Would you retype the whole listing verbatim, keeping pictures out of it?
■ ■ ■ ■ ■
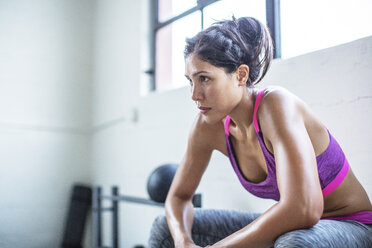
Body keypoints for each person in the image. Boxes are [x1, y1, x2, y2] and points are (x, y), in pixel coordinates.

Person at [148, 16, 372, 248]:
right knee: (165, 228)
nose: (194, 95)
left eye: (204, 79)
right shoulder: (207, 126)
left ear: (241, 75)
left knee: (294, 242)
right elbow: (178, 197)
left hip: (353, 227)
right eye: (190, 81)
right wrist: (184, 242)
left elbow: (304, 209)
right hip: (297, 228)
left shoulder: (276, 105)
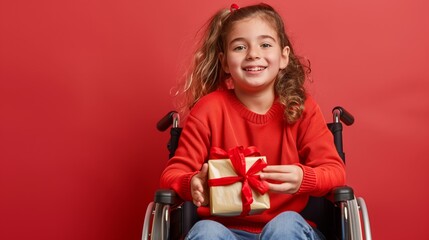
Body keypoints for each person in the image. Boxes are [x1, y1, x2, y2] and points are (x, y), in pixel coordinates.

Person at [160, 3, 345, 240]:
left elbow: (335, 171)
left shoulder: (301, 108)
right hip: (225, 230)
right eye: (239, 47)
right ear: (225, 62)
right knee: (206, 231)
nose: (253, 54)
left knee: (285, 225)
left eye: (265, 44)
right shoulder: (208, 110)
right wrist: (191, 183)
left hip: (288, 230)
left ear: (283, 57)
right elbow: (172, 174)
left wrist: (303, 179)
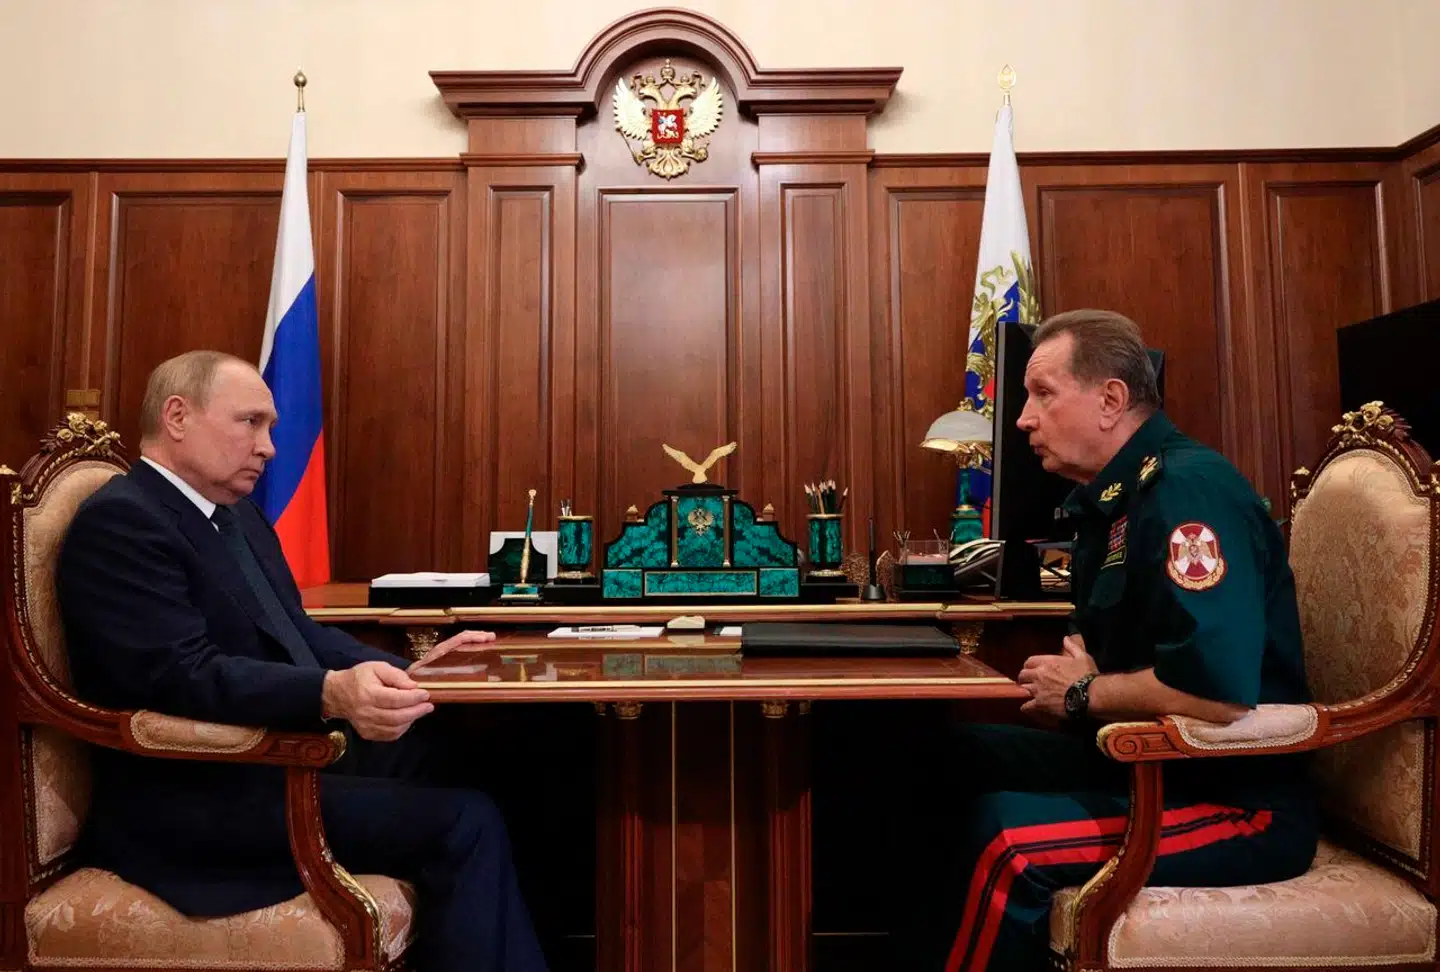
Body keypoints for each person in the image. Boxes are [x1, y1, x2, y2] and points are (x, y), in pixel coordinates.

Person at [56, 350, 548, 972]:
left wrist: (406, 672)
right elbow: (180, 675)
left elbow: (298, 633)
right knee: (464, 819)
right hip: (196, 793)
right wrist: (330, 694)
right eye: (250, 423)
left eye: (270, 428)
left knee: (494, 753)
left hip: (271, 753)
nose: (267, 447)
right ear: (177, 416)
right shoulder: (123, 522)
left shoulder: (232, 517)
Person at [892, 310, 1316, 971]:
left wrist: (1086, 692)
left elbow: (1220, 693)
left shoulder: (1184, 491)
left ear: (1111, 400)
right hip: (1146, 765)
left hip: (1236, 800)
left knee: (1006, 838)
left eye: (1042, 394)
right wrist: (1084, 684)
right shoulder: (1112, 501)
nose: (1023, 419)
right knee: (941, 758)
■ ■ ■ ■ ■
= Solution for this task =
Body keypoints for each person in the image. Boxes are [x1, y1, x2, y2] and points are (x, y), in pixel coordinates.

Person at [148, 16, 372, 248]:
right knee: (165, 228)
nose: (194, 95)
left eye: (204, 79)
right shoulder: (207, 126)
left ear: (241, 75)
left knee: (294, 242)
right elbow: (178, 197)
left hip: (353, 227)
right eye: (190, 81)
right wrist: (184, 242)
left elbow: (304, 209)
right hip: (297, 228)
left shoulder: (276, 105)
Body keypoints for each person in the image. Boxes are [x1, y1, x2, y2] and points are (x, y), in pixel coordinates.

Person at [160, 3, 345, 240]:
left elbow: (335, 171)
left shoulder: (301, 108)
right hip: (225, 230)
right eye: (239, 47)
right ear: (225, 62)
right knee: (206, 231)
nose: (253, 54)
left knee: (285, 225)
left eye: (265, 44)
right shoulder: (208, 110)
right wrist: (191, 183)
left hip: (288, 230)
left ear: (283, 57)
right elbow: (172, 174)
left wrist: (303, 179)
Body keypoints for each person in the image. Boxes are [x1, y1, x2, y2] and points are (x, y), in pixel coordinates.

Person at [56, 350, 548, 972]:
left wrist: (406, 672)
right elbow: (180, 675)
left elbow: (298, 633)
right knee: (464, 819)
right hip: (196, 793)
right wrist: (330, 694)
right eye: (250, 423)
left eye: (270, 428)
left knee: (494, 753)
left hip: (271, 753)
nose: (267, 447)
right ear: (177, 416)
right shoulder: (123, 522)
left shoulder: (232, 517)
Person at [892, 310, 1316, 971]:
left wrist: (1086, 692)
left elbow: (1220, 693)
left shoulder: (1184, 491)
left ear: (1111, 400)
right hip: (1146, 765)
left hip: (1236, 800)
left knee: (1006, 838)
left eye: (1042, 394)
right wrist: (1084, 684)
right shoulder: (1112, 501)
nose: (1023, 419)
right knee: (941, 758)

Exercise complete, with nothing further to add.